* _Given text_
An incoming signal is received by mobile terminal 101 and passed to receiver 301 as a transport stream (TS). The TS filtering block 302 receives the incoming TS in its entirety and, according to program identifiers (PIDs) assigned to TS packets, passes on only those TS packets belonging to desired content or elementary stream(s). Section parsing 303 decapsulates the payload of the TS packets and re-forms sections. The section decapsulation 304 block extracts real-time parameters and the payloads of each section. Based on the type of section (MPE/MPE-FEC or PSI/SI), it sends the section payloads and some real-time parameters to either the MPE/MPE-FEC decoding 307 or PSI/SI table parsing 305 blocks. Real-time parameters may also be sent to the Tisle control and status 306 block.

The Tisle control and status 306 block is responsible for switching off receiver 301 after a particular burst is fully received, and again switching the receiver back on before the next burst is about to be received. It also signals the MPE/MPE-FEC decoding 307 block when the time of maximum burst duration has elapsed. This signaling may be needed so that the decoding block knows to start decoding in the case where the tail end of a burst is lost.

* _Job 1_
Write out, word for word, the stretch of the receiver description from "The Tisle control and status 306 block is" through "burst is lost.".

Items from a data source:
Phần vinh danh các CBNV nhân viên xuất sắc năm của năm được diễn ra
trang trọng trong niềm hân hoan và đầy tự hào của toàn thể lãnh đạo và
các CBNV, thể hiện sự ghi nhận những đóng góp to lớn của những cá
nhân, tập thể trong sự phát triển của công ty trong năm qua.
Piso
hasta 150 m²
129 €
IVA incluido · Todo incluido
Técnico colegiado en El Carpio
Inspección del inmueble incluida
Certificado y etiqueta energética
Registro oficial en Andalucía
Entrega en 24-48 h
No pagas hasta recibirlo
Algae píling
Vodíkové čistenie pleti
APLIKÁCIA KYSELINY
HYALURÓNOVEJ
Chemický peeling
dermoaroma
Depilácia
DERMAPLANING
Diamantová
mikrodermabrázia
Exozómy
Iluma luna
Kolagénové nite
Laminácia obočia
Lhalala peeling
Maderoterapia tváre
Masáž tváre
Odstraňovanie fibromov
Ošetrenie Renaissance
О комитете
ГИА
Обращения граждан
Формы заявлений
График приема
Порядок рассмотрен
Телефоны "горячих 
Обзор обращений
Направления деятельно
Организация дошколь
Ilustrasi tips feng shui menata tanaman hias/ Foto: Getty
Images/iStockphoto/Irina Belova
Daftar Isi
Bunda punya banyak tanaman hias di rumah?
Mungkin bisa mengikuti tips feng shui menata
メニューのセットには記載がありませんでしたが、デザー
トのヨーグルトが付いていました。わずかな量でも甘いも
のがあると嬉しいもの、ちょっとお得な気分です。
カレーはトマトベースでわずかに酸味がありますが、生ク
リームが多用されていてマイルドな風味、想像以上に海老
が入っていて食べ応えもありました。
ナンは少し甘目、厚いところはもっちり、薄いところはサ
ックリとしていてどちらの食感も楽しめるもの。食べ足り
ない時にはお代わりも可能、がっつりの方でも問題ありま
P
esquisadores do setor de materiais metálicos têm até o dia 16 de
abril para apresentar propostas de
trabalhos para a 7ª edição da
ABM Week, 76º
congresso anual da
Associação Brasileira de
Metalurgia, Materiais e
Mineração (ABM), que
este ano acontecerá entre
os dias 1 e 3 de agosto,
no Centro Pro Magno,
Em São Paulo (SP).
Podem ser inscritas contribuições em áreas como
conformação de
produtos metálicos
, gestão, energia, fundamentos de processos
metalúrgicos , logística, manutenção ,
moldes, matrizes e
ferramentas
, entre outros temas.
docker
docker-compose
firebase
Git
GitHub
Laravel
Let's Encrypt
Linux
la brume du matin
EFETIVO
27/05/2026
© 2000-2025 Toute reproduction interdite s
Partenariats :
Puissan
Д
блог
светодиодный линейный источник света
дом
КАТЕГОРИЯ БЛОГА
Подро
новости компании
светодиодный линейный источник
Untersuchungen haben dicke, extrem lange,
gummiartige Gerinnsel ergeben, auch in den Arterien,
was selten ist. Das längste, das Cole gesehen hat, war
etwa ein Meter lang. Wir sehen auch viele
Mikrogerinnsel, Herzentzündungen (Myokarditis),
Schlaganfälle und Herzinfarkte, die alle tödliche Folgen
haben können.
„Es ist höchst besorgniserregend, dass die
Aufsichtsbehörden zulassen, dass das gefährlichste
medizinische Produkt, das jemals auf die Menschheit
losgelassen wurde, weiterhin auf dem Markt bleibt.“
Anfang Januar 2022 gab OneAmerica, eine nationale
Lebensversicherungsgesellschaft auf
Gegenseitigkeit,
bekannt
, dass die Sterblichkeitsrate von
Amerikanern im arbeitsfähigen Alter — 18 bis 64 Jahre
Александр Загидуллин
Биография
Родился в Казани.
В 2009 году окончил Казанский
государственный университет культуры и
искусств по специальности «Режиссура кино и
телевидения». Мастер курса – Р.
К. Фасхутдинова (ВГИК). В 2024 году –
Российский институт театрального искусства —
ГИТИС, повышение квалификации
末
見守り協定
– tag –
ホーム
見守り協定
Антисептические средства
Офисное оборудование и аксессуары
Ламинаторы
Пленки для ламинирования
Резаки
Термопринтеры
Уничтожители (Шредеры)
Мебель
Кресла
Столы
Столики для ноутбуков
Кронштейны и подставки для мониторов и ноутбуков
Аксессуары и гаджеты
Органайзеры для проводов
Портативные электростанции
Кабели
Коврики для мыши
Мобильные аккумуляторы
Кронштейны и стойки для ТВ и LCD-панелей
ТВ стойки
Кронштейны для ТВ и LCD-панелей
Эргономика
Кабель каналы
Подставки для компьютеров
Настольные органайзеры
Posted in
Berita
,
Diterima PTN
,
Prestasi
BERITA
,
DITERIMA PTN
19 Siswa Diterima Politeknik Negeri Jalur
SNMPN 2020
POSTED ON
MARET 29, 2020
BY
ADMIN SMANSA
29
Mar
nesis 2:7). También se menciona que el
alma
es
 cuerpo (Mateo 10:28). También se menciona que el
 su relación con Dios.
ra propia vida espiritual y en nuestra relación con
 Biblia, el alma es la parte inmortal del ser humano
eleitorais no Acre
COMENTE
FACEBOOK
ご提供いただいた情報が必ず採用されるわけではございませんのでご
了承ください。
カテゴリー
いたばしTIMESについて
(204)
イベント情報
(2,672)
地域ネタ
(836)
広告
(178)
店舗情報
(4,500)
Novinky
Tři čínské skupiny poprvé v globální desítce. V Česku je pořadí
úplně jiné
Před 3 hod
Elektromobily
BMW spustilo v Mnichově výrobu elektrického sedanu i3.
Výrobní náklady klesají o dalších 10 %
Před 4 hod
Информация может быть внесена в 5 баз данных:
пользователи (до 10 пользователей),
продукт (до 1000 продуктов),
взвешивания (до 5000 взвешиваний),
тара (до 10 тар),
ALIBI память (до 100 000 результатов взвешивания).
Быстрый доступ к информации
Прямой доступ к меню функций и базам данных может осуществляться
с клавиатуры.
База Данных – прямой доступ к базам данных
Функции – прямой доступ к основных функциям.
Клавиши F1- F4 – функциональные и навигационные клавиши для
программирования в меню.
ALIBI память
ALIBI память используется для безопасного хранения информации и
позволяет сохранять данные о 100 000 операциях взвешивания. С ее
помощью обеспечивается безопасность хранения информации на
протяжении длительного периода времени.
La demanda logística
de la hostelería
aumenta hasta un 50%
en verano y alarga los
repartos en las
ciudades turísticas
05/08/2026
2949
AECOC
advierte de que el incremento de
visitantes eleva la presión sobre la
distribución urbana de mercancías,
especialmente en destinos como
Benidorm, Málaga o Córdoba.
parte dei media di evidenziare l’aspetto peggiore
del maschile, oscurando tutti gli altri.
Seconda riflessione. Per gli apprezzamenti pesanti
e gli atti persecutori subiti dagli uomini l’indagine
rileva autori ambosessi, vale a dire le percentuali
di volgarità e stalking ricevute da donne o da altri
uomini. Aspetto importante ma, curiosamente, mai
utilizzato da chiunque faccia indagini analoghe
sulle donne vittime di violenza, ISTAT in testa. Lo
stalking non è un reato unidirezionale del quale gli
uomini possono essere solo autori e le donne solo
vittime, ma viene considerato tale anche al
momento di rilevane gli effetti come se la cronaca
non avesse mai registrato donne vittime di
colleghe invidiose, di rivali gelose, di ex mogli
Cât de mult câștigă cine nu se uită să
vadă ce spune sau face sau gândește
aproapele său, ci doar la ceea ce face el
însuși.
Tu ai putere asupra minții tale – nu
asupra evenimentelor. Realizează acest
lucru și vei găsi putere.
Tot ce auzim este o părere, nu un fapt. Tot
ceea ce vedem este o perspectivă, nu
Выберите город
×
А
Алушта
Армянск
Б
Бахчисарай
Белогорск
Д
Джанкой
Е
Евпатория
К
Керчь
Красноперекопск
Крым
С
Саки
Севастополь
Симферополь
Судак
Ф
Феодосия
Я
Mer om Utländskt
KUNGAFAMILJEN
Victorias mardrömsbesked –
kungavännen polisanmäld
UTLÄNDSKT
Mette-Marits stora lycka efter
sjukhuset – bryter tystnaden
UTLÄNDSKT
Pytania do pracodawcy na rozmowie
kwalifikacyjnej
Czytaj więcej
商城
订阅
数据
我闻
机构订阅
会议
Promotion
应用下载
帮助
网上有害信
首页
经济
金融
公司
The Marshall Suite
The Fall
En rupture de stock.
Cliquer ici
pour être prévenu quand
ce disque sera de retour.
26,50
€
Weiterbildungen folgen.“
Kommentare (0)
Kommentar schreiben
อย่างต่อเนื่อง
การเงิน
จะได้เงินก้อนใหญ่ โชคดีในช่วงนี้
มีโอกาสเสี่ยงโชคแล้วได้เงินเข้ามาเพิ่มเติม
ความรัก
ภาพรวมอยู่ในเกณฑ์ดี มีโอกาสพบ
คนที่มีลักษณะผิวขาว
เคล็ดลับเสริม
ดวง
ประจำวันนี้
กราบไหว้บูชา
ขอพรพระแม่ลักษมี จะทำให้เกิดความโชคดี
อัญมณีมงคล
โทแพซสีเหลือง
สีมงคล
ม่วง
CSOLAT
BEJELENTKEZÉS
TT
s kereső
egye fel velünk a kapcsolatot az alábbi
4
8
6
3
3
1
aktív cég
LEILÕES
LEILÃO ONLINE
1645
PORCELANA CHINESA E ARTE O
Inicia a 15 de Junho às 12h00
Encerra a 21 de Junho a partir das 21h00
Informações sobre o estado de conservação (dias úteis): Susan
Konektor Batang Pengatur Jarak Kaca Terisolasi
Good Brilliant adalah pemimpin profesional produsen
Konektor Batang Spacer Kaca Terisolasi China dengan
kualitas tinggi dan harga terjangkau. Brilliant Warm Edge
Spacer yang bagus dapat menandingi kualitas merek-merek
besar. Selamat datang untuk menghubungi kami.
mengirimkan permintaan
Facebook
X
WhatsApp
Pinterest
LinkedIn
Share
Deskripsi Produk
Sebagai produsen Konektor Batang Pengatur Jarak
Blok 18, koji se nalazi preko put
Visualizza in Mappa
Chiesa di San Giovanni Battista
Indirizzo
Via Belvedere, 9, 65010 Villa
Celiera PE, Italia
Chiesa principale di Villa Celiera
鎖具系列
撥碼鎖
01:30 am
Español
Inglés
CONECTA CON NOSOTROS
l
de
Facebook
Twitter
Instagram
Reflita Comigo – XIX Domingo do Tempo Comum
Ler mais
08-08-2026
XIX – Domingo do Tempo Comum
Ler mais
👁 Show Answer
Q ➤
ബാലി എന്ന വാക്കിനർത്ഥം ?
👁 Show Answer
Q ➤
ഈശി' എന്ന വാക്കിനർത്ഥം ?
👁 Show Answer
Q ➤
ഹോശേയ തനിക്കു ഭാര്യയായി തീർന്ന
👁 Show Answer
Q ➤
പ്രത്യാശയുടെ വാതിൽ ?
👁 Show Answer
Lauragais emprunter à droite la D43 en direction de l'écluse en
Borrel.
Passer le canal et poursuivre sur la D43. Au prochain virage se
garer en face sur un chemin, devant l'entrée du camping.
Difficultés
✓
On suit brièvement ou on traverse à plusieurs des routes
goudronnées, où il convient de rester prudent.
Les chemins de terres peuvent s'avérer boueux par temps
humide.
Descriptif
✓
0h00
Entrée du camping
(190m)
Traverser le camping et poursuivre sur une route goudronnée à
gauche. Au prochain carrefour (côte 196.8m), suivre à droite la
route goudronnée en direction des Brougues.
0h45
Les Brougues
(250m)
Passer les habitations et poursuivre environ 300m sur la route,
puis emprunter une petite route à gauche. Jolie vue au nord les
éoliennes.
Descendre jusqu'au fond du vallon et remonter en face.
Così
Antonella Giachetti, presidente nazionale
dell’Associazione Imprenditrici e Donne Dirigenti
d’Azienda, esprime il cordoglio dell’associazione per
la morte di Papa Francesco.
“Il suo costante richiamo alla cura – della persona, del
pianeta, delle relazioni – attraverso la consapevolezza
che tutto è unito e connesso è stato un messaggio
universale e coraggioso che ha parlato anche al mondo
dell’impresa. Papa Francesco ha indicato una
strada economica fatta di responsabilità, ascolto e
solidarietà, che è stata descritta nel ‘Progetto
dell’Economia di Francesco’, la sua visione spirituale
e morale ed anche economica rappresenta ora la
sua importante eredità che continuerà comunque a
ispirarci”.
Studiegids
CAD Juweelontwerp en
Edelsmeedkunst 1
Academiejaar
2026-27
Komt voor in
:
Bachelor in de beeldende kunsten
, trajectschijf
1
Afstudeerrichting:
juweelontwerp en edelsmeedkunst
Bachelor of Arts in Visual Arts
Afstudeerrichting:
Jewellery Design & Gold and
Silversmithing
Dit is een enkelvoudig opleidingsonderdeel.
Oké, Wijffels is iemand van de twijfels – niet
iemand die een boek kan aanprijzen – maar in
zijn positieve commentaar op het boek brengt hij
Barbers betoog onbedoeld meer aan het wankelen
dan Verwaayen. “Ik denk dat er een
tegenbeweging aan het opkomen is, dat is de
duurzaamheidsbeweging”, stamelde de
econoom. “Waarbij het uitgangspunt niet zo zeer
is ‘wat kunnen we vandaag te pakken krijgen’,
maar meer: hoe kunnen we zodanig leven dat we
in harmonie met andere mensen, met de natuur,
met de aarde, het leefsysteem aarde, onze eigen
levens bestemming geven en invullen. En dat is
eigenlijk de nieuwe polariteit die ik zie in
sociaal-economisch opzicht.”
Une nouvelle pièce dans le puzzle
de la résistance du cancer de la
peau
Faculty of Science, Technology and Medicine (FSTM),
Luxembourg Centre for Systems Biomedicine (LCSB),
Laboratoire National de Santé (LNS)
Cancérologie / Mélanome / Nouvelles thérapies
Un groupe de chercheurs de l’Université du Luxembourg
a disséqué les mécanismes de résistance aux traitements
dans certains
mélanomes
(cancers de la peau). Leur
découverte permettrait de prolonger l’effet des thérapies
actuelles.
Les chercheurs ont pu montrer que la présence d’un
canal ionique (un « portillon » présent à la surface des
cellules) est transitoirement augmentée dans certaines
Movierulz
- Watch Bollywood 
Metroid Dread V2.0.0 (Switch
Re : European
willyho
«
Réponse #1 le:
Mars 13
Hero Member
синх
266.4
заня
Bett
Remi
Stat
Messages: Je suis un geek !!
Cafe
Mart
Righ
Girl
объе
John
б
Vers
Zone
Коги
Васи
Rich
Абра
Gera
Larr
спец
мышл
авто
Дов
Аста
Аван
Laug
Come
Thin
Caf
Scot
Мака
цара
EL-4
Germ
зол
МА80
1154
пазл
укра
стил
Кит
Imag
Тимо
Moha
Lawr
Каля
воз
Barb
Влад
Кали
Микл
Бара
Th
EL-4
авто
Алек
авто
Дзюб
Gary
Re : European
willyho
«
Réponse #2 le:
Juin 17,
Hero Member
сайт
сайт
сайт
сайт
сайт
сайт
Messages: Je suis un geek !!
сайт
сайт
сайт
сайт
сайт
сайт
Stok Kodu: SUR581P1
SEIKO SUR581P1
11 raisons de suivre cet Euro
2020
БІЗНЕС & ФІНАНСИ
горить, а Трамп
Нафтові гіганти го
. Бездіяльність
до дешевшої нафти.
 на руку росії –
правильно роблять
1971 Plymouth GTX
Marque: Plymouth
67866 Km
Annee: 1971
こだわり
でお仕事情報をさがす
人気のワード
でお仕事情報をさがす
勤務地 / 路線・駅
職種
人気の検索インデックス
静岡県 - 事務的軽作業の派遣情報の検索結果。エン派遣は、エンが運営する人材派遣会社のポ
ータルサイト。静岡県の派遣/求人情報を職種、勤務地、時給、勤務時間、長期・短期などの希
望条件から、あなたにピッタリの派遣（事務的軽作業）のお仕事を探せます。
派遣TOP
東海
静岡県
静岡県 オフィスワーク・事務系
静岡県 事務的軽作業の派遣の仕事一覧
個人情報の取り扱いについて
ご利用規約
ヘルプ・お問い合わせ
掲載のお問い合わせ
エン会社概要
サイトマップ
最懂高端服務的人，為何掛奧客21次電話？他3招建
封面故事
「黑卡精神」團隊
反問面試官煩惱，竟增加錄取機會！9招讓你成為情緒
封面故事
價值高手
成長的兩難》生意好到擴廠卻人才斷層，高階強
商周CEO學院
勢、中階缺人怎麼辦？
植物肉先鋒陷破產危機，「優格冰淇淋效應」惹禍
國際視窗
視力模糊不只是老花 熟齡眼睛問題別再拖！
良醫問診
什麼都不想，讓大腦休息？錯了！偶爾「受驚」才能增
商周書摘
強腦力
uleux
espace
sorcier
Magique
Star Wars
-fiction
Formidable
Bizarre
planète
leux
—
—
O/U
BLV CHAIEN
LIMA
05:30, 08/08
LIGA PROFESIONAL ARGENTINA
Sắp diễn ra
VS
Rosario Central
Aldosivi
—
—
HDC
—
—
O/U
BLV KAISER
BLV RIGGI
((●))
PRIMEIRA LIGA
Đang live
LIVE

* _Job 2_
Pick out every line in the entries that contains the string "importante", and copy each one in full.

* _Task result 1_
The Tisle control and status 306 block is responsible for switching off receiver 301 after a particular burst is fully received, and again switching the receiver back on before the next burst is about to be received. It also signals the MPE/MPE-FEC decoding 307 block when the time of maximum burst duration has elapsed. This signaling may be needed so that the decoding block knows to start decoding in the case where the tail end of a burst is lost.

* _Task result 2_
uomini. Aspetto importante ma, curiosamente, mai
sua importante eredità che continuerà comunque a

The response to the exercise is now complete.